The CO's inventory of courses will continue until all courses with community engagement have undergone the process and been assigned one of the relevant attributes. The survey and attribute process have been integrated into Curriculog for new course proposals and course revisions. After the inventory is completed, departments will periodically be asked to confirm if any changes to courses have been made which would require re-submission of the attribute survey. Academic departments and colleges are asked to continue participation in the course inventory, as well as follow appropriate steps within Curriculog for new and revised courses.
In 2020-21, the Service Learning Subcommittee of CIC developed a guide for departments around community engagement and service learning courses which was presented to the Academic Senate. The guide may be viewed here Department Guide.
Ultimately, this effort will lead Cal State East Bay to better:
- understand student learning;
- support student success;
- recognize faculty efforts;
- understand community impact;
- capitalize upon the wealth of knowledge in departments where community engagement is highly institutionalized.
The Center for Community Engagement collects data on both Community Engaged (CCEL) and Service Learning (CSLI) courses.The CCE strongly recommends departments use CalStateS4, which handles student placements, community partnerships, and data reporting. All currently identified CCEL/CSLI courses are loaded into S4 and any course can be uploaded.
Departments/faculty not using S4 are required to implement a risk management process, including working with organizations and University Contracts to establish MOUs, records storage of partner MOUs, student placement records, and student waivers in case of audit.

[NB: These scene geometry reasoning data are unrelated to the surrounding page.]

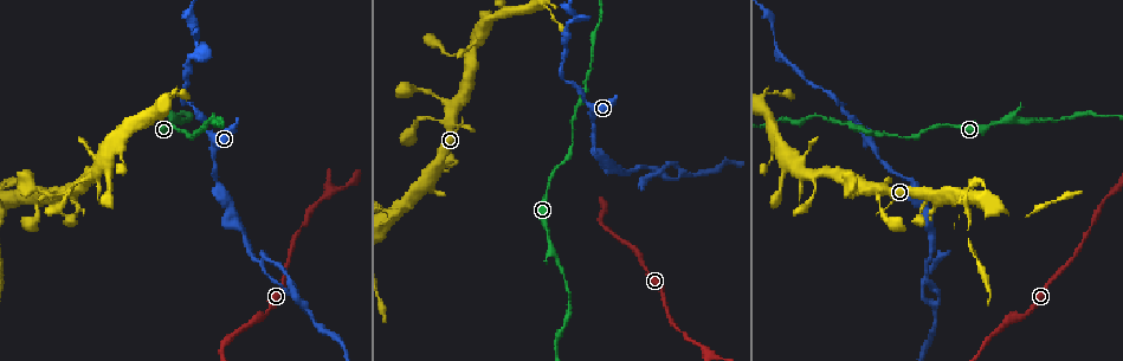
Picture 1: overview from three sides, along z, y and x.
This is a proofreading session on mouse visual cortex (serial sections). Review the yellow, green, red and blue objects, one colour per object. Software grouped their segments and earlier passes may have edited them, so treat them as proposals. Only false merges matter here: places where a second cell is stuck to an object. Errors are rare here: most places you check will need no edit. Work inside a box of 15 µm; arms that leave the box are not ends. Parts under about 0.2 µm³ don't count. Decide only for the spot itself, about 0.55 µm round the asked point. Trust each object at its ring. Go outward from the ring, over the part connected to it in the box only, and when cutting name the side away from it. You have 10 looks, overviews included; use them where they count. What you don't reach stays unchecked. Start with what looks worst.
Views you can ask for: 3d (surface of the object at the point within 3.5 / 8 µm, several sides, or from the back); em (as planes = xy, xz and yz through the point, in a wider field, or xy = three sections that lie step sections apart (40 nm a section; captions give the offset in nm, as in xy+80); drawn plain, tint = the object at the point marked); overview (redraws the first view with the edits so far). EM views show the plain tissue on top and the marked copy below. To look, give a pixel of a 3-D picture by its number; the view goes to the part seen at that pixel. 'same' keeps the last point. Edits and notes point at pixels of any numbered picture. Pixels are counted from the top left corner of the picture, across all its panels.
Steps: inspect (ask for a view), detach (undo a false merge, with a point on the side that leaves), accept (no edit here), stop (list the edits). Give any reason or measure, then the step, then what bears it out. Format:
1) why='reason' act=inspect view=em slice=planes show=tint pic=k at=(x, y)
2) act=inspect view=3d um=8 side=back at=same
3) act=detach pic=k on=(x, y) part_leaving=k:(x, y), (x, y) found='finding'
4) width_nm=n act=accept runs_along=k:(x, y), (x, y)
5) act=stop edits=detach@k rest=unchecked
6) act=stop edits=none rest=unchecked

why='calibre changes' act=inspect view=3d um=3.5 pic=1 at=(385, 213)

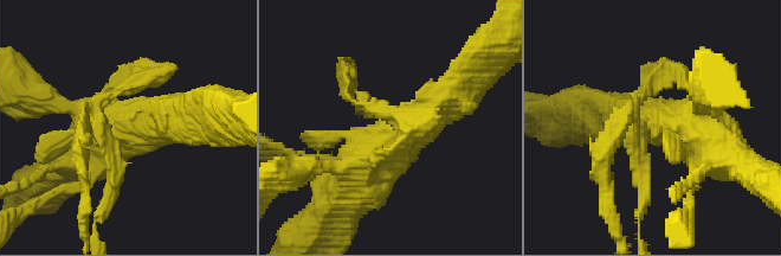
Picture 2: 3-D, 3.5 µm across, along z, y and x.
act=inspect view=em slice=xy step=3 show=tint pic=2 at=(396, 129)

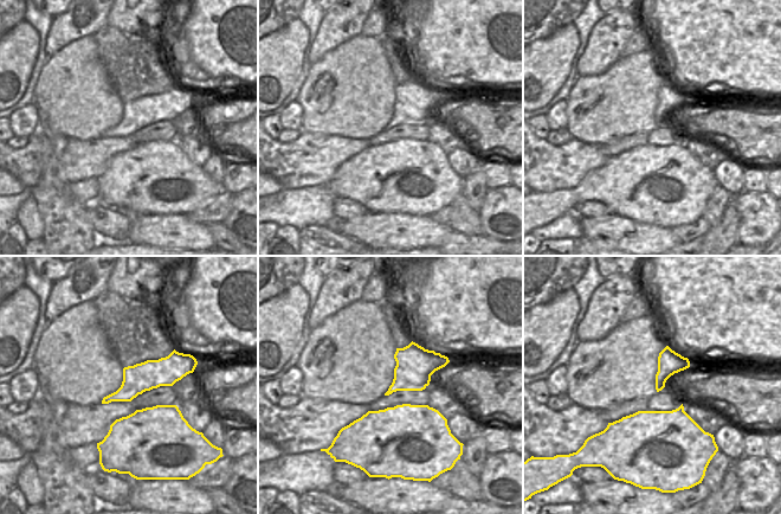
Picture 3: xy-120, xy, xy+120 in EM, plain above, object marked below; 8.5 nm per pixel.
act=detach pic=2 on=(155, 66) found='a second cell is stuck on'

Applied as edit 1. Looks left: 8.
why='see it whole again' act=inspect view=overview

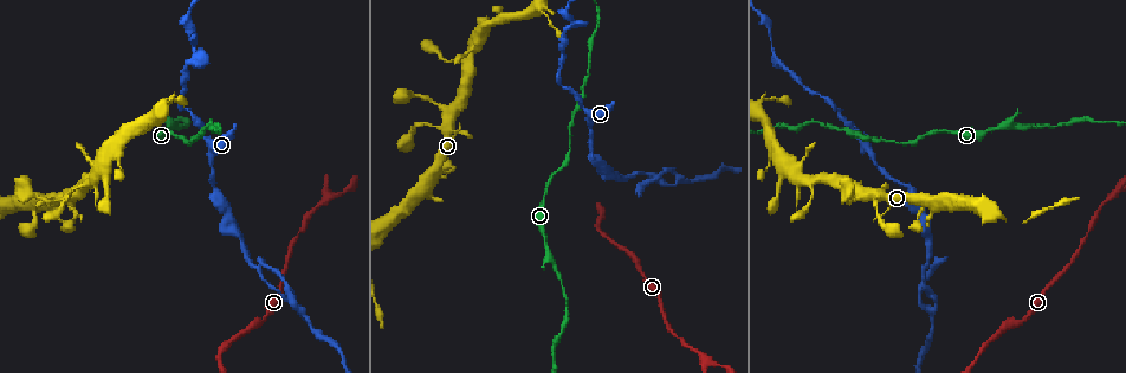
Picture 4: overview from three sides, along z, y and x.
why='abrupt turn' act=inspect view=3d um=8 pic=4 at=(930, 313)

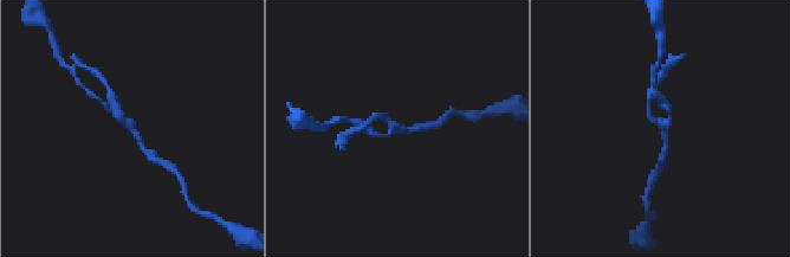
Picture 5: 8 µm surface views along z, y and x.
act=inspect view=3d um=3.5 pic=5 at=(664, 123)

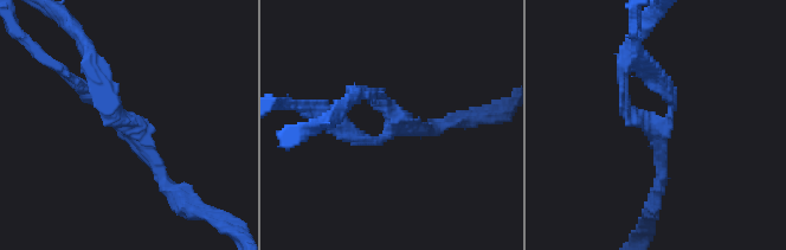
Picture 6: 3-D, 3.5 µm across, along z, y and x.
act=inspect view=em slice=xy step=5 show=tint pic=6 at=(130, 128)

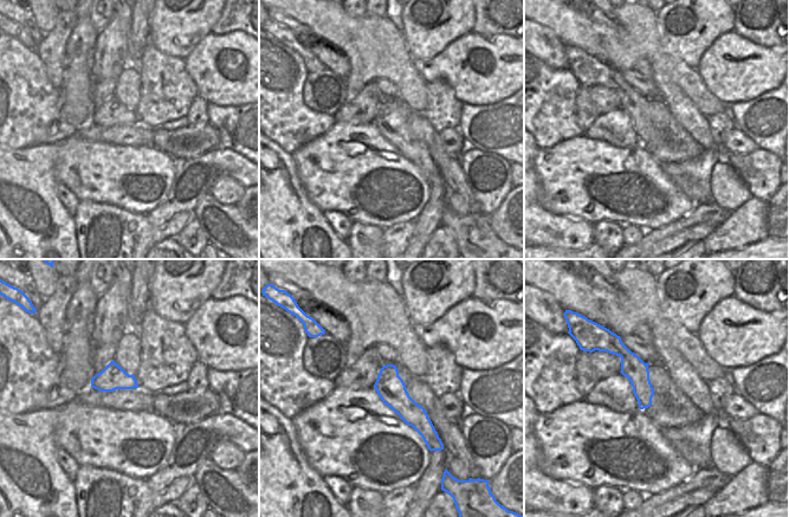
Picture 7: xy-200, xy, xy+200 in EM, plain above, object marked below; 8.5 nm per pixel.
width_nm=240 act=accept runs_along=7:(386, 368), (428, 441) found='all the same cell'

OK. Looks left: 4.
why='thick turns thin' act=inspect view=3d um=3.5 pic=4 at=(177, 127)

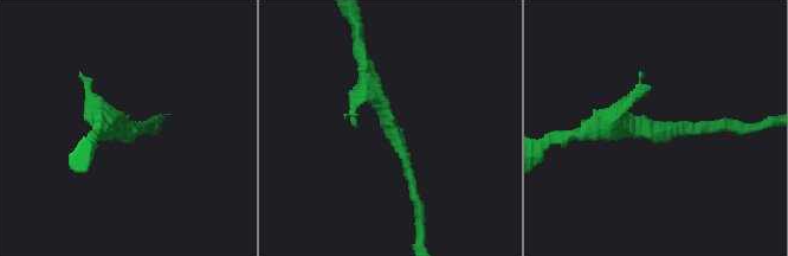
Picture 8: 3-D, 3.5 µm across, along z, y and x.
arm_widths_nm=150,250 why='need the tissue' act=inspect view=em slice=planes show=tint pic=8 at=(128, 130)

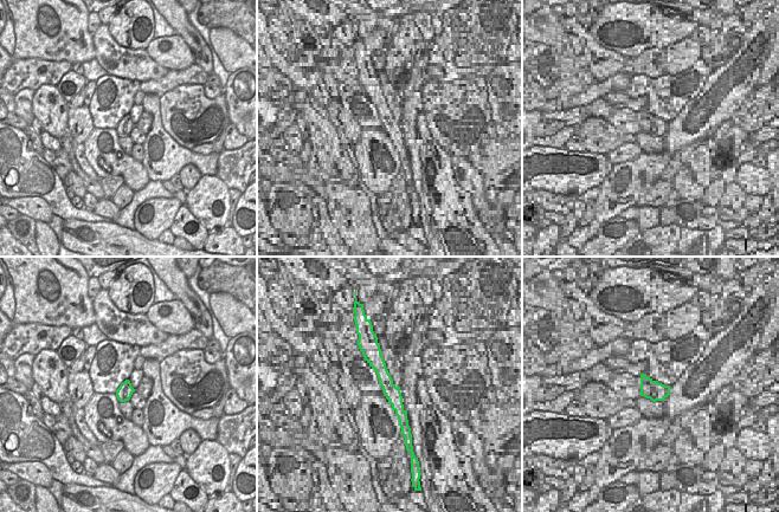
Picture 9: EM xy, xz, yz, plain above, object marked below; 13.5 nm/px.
act=accept runs_along=8:(363, 61), (414, 200) found='all the same cell'

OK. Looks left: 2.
why='branch point' act=inspect view=3d um=3.5 pic=4 at=(707, 359)

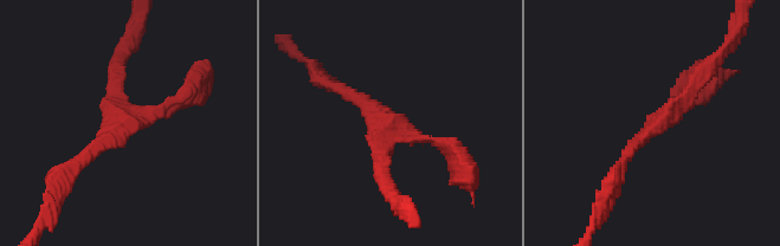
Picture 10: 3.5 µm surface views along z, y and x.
act=inspect view=em slice=xy step=3 show=tint pic=10 at=(390, 122)

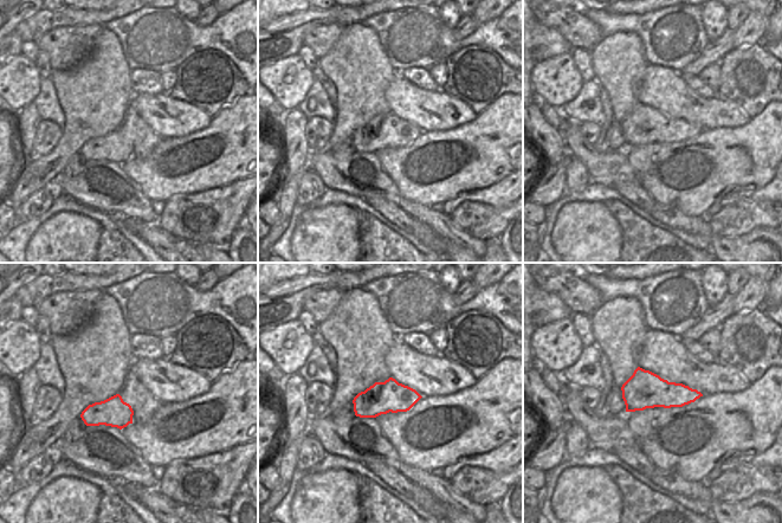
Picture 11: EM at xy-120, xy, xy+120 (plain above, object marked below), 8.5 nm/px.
act=accept found='one cell here'

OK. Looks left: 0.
act=stop edits=detach@2 rest=unchecked

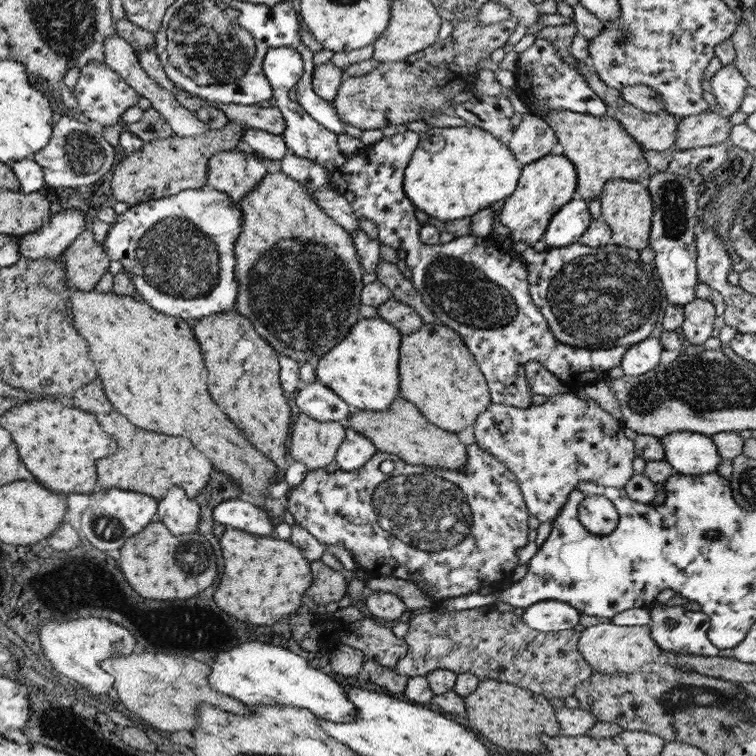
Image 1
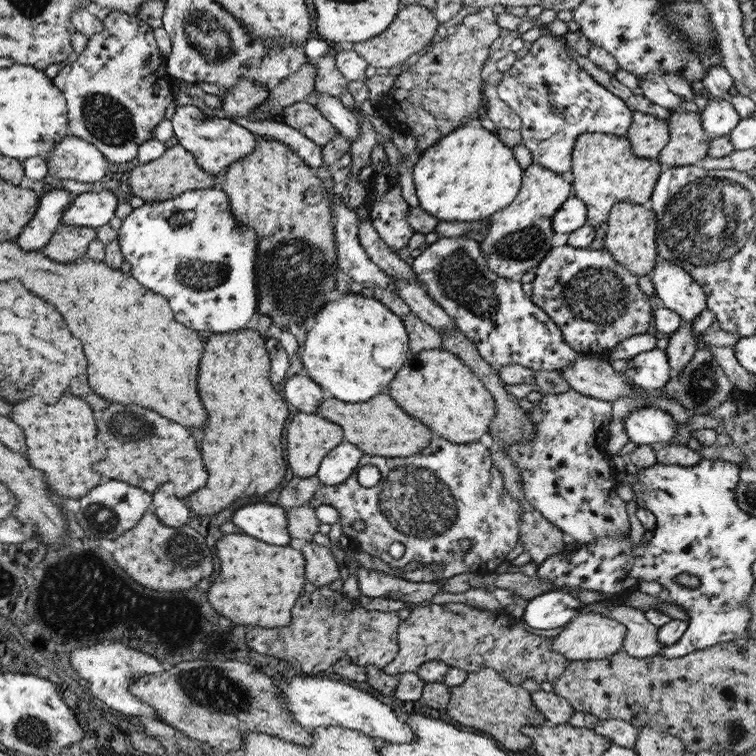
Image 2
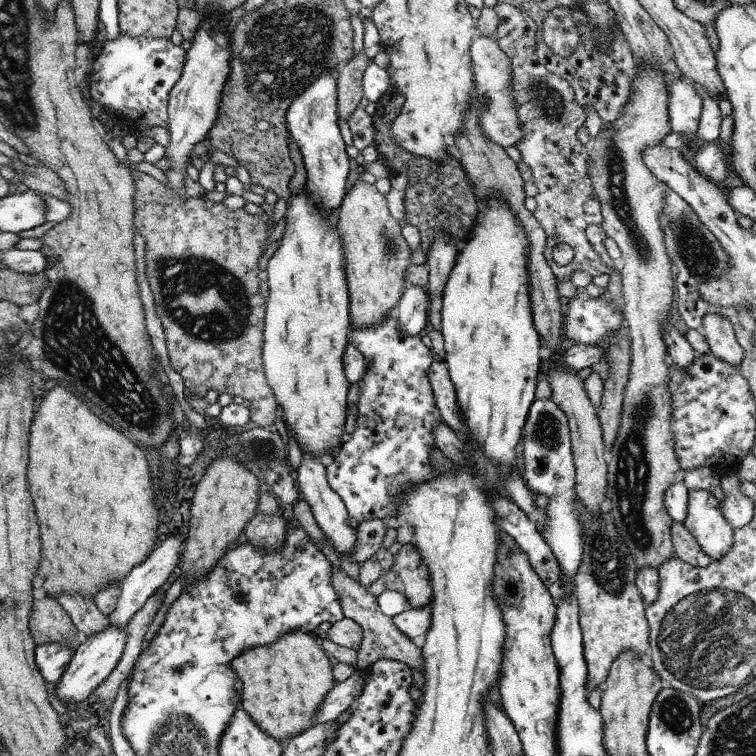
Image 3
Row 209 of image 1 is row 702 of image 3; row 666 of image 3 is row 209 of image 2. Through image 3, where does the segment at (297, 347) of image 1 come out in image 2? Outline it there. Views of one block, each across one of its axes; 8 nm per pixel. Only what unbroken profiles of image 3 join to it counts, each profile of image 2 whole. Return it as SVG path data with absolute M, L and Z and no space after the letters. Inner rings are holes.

Community Engagement Course Inventory Survey Instructions
STEP 1: Review the Course Framework
STEP 2: Begin the survey CSU Community Engaged Learning Tool (CELT) v2 | CalState S4
STEP 3: After submission, look for the confirmation email with your responses. This email will also confirm if your course has been assigned an attribute or more information is needed. If more information is needed, the Center for Community Engagement will follow up with you.